(Exercise details):
Type out the data exactly as given. Skip any image.

(Source data):
================================

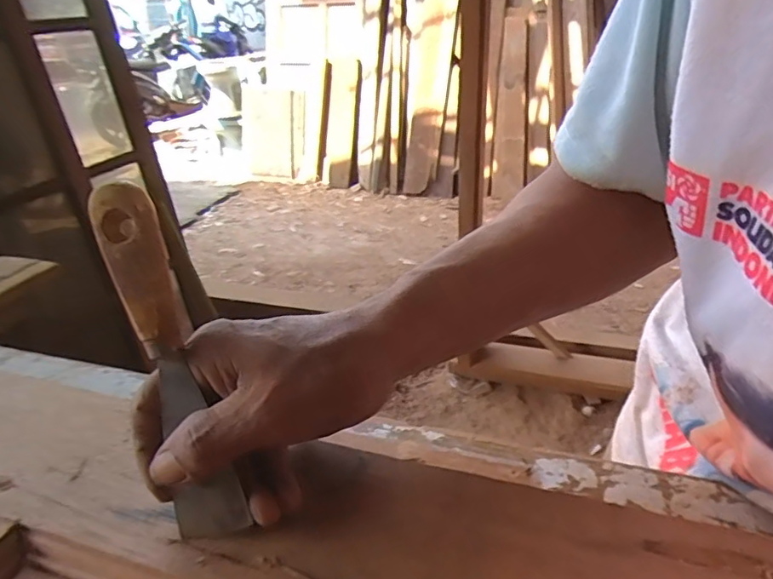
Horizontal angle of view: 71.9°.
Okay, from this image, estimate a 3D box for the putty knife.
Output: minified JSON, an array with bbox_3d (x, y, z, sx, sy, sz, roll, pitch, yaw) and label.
[{"bbox_3d":[-0.103,0.034,0.251,0.027,0.167,0.020,-17,5,-27],"label":"putty knife"}]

================================

(Task solution):
Horizontal angle of view: 71.9°.
Okay, from this image, estimate a 3D box for the putty knife.
Output: minified JSON, an array with bbox_3d (x, y, z, sx, sy, sz, roll, pitch, yaw) and label.
[{"bbox_3d":[-0.103,0.034,0.251,0.027,0.167,0.020,-17,5,-27],"label":"putty knife"}]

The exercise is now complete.